Phoenix Suns: Sure, the loss of McDyess was a shock. But Tom Gugliotta is a versatile power forward, and Luc Longley gives the team veteran experience at center.

Sacramento Kings: This team might struggle to reach .500, but the addition of Chris Webber and Vlade Divac gives Sacramento a competitive front line.

Games to watch

Houston at Los Angeles Lakers (tonight): Old School vs. New School. Many say the Rockets are the team to beat, with the addition of Scottie Pippen giving Houston three of the NBA's all-time top 50 players. With Shaquille O'Neal, Eddie Jones and Kobe Bryant, the youthful Lakers say their time is now.

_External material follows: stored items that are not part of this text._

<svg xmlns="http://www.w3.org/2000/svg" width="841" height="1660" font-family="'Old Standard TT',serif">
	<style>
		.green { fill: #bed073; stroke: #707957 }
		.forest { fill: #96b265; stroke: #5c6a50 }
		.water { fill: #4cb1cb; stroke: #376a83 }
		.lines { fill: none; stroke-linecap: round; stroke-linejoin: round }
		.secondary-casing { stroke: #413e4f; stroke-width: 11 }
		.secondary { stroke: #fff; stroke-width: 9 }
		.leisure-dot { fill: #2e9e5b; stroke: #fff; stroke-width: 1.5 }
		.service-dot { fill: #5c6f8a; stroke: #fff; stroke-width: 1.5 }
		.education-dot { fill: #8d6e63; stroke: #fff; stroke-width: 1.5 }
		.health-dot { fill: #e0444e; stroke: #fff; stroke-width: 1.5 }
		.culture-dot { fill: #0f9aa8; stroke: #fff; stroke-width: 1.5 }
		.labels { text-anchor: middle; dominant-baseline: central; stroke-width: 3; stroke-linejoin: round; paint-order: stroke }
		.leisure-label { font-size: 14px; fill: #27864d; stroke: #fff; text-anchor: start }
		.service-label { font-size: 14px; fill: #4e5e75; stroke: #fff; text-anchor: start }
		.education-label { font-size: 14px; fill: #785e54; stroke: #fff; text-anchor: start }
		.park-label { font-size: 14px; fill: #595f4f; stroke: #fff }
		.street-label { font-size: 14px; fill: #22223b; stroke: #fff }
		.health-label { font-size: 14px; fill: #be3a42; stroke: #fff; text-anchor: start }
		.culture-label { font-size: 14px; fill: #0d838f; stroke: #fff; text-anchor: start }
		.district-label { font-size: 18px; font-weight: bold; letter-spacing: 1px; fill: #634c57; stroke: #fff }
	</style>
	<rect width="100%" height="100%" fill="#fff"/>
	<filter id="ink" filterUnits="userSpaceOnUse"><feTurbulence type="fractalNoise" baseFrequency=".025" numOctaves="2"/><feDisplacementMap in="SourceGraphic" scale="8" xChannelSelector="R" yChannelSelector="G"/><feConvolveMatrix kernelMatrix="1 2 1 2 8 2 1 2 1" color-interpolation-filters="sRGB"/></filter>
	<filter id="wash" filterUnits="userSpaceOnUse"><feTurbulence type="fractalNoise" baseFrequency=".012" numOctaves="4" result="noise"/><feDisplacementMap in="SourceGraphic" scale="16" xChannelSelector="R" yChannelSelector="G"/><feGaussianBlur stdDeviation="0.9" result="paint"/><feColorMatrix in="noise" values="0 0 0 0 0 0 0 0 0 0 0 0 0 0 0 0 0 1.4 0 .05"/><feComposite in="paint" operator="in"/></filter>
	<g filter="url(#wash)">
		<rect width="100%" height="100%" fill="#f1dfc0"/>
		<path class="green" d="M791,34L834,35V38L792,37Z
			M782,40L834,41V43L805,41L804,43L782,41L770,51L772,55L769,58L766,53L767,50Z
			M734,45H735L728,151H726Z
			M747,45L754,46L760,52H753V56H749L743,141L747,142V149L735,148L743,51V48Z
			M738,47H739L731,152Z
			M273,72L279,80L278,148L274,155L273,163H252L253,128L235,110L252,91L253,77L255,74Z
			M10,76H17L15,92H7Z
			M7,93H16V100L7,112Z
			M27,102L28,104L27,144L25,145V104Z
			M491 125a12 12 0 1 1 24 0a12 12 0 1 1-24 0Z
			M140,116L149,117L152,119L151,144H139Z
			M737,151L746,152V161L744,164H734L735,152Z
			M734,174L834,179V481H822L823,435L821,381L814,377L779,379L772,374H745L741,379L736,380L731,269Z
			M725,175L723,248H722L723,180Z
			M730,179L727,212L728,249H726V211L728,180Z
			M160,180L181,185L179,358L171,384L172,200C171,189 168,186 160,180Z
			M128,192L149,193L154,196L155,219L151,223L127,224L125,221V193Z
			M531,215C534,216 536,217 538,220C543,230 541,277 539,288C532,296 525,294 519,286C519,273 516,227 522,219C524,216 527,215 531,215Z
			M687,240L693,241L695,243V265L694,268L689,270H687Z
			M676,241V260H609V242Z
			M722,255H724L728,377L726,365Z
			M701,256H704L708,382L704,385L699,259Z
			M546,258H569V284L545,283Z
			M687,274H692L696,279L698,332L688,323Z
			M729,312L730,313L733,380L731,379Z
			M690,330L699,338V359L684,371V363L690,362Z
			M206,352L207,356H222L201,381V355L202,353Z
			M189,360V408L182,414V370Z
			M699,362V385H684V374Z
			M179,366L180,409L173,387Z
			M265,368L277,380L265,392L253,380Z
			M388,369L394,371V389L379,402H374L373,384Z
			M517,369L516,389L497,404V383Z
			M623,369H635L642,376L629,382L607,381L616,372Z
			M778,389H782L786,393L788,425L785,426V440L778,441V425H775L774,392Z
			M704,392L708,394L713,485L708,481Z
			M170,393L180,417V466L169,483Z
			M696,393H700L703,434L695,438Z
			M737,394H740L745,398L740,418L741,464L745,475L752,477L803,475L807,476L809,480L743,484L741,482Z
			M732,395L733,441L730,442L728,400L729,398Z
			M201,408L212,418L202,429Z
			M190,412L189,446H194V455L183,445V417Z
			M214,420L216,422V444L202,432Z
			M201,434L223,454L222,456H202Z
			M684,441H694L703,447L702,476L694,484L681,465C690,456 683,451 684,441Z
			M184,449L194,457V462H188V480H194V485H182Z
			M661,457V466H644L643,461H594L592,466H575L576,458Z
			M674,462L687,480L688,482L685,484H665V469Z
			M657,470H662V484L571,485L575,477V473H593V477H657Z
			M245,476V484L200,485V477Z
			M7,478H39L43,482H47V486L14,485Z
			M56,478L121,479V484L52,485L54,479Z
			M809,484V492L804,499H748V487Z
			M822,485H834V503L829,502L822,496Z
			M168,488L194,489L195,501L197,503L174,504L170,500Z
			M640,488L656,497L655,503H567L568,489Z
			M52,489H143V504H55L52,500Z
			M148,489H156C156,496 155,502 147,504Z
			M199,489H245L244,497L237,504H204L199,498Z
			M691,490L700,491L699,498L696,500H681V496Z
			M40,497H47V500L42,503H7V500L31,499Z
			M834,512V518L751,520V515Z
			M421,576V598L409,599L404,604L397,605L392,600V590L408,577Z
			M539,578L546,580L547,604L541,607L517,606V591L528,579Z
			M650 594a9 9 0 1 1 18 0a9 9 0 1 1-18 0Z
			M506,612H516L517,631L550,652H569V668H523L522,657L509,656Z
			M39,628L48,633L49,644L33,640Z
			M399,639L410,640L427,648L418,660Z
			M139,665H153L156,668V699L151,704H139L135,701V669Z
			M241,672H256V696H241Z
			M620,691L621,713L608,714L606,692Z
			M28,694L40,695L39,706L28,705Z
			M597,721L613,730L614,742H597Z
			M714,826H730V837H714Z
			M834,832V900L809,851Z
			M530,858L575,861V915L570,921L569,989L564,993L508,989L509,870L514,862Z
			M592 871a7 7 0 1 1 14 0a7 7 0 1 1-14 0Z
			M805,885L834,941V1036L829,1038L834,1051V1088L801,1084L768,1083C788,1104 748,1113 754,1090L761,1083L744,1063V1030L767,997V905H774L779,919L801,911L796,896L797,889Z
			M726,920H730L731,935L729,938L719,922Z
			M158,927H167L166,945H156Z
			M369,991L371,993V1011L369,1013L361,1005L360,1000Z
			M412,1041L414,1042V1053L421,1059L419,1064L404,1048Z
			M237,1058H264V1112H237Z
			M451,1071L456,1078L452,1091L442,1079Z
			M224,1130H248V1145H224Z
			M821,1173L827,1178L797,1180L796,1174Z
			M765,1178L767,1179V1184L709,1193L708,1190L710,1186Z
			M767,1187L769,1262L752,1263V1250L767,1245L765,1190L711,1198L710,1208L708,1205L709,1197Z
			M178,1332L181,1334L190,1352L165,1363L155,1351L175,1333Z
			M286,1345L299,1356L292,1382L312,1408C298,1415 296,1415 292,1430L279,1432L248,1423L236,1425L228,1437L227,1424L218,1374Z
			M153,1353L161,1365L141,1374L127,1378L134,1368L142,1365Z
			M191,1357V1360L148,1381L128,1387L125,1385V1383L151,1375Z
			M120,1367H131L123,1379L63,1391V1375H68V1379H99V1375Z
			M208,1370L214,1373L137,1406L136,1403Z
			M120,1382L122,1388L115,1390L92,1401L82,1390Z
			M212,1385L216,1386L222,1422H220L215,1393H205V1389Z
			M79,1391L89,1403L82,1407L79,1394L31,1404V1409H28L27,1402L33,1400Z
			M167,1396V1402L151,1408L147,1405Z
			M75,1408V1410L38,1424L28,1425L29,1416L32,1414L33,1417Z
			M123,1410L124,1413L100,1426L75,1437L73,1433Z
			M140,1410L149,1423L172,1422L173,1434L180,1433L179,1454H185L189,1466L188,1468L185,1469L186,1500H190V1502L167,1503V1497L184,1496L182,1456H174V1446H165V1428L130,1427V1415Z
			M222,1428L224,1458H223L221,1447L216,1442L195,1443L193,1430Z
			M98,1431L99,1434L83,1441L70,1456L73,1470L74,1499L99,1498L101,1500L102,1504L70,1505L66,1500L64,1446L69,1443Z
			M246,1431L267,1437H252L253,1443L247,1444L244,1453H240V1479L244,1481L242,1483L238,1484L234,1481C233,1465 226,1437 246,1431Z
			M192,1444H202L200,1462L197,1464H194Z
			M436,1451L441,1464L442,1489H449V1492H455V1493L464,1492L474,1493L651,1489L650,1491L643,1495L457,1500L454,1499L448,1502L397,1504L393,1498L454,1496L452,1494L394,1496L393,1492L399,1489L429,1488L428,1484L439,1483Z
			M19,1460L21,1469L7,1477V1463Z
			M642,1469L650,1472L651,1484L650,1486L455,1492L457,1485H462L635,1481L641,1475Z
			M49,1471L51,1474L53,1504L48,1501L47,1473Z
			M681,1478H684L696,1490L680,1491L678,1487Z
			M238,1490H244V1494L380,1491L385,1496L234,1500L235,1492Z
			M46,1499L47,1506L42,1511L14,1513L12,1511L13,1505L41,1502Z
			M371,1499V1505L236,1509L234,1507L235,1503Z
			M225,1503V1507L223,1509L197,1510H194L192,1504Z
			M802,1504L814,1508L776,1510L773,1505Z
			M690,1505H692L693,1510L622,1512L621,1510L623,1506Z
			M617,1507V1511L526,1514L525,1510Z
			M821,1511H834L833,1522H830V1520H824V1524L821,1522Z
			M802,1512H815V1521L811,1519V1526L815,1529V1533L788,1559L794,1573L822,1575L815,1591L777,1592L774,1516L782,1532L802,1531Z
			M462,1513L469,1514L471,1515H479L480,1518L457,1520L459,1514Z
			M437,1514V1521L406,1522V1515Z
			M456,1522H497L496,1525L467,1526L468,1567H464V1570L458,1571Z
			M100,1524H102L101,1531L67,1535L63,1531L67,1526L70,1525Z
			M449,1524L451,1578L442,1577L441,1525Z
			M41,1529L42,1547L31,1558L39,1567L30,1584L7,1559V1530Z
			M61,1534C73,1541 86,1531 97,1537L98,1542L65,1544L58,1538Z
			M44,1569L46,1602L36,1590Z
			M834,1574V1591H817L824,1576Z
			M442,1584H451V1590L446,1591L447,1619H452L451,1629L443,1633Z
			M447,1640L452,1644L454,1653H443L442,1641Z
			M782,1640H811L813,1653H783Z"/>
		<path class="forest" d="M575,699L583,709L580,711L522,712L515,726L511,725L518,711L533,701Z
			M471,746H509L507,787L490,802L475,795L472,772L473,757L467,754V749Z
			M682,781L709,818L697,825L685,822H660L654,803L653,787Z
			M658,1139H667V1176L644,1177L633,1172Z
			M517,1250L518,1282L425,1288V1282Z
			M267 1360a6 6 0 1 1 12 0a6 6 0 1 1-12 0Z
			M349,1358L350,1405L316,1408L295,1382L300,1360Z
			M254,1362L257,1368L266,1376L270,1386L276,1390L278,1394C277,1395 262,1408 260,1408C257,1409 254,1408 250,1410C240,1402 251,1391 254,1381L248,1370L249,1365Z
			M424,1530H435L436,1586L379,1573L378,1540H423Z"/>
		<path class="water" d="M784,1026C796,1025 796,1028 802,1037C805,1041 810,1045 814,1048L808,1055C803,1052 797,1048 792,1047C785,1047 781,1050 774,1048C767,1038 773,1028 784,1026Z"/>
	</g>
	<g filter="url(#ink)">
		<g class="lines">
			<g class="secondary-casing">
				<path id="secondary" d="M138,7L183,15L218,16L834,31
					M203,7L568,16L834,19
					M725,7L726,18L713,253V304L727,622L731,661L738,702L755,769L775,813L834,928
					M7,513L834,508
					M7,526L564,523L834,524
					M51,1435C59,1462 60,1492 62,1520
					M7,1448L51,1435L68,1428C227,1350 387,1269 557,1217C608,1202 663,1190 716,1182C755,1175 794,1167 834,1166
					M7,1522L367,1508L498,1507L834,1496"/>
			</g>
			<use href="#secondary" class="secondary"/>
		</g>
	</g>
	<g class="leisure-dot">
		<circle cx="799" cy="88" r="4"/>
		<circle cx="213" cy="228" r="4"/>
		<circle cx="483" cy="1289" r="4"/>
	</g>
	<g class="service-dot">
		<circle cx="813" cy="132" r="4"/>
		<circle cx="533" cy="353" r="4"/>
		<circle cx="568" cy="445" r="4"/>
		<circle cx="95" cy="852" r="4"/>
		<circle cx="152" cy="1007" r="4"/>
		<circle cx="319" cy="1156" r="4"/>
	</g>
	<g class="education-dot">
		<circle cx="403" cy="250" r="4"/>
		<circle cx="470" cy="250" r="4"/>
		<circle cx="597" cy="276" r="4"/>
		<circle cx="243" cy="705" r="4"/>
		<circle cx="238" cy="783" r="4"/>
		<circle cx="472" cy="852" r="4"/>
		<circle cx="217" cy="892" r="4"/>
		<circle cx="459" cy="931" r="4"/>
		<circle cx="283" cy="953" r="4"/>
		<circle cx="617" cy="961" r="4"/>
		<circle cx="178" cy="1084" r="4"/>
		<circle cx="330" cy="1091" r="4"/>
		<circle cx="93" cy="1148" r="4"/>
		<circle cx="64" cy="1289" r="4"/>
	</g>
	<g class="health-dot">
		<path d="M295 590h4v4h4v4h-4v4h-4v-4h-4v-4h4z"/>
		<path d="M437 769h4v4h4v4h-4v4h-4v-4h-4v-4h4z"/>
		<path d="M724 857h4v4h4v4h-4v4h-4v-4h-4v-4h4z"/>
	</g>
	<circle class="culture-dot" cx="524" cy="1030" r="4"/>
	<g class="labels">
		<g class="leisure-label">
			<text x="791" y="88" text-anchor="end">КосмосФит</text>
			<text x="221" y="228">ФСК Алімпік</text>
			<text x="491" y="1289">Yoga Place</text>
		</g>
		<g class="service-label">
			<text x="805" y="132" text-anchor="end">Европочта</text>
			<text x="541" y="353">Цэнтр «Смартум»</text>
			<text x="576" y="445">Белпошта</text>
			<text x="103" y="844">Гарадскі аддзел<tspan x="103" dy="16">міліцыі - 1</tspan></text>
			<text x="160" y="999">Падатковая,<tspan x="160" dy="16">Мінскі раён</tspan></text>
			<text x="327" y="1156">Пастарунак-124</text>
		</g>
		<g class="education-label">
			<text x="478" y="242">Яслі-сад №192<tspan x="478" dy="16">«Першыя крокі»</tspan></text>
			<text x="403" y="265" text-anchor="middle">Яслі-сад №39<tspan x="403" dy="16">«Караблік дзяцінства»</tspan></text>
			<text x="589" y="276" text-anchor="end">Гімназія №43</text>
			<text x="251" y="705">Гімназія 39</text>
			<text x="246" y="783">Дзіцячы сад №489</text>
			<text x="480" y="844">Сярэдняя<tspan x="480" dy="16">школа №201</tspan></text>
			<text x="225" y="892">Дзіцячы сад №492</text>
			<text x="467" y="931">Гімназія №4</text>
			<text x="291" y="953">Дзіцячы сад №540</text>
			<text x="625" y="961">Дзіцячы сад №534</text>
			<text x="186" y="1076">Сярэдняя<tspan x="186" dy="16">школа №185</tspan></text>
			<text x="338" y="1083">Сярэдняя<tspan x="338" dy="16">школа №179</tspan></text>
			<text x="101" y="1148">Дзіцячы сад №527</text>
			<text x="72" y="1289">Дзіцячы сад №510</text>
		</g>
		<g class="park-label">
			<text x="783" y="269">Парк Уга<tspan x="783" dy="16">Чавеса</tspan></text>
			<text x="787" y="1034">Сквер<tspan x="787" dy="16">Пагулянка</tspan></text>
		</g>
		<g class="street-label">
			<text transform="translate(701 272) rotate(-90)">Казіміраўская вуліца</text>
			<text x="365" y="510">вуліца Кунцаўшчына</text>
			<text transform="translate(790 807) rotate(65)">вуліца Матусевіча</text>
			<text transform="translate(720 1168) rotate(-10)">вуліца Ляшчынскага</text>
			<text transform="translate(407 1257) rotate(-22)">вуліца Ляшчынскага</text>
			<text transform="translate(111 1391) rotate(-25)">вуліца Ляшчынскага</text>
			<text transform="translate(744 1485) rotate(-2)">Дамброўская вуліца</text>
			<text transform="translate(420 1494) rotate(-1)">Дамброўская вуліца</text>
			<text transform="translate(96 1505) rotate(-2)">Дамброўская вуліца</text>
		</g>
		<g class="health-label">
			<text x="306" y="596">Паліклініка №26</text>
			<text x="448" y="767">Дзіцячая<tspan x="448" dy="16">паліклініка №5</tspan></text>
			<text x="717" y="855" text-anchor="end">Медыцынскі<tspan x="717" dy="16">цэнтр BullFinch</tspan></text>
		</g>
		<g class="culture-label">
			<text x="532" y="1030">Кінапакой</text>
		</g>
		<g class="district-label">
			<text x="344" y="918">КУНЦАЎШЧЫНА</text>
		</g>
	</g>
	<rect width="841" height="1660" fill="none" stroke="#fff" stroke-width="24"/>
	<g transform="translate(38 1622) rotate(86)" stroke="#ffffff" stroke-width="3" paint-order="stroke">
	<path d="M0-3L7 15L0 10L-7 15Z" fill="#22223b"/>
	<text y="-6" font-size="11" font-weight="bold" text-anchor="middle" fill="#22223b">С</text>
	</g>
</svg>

Miami at New York (Sunday): All kind of subplots here -- Alonzo Mourning vs. Larry Johnson; Mourning vs. Jeff Van Gundy; Van Gundy vs. Pat Riley. A potentially explosive way for NBC to start the season.

Denver at Phoenix (Sunday): The Phoenix organization -- from management to players -- felt betrayed after Antonio McDyess left after one season to return to the Nuggets. A shot at payback, with new forward Tom Gugliotta, comes early for the Suns.

Sacramento at Washington (Feb. 25): Chris Webber was supposed to be the franchise player when he came to Washington in 1994. There was a huge mural of him painted on the side of a building across the street from the MCI Center. He'll return to Washington with revenge on his mind, just as he did against Golden State when he first was traded to the Bullets.

Los Angeles Lakers at Utah (March 7): The two teams will first meet on Sunday in Los Angeles, but by this time both should be rounding into form, with the game likely giving an indication of which team will be favored in the Western Conference playoffs.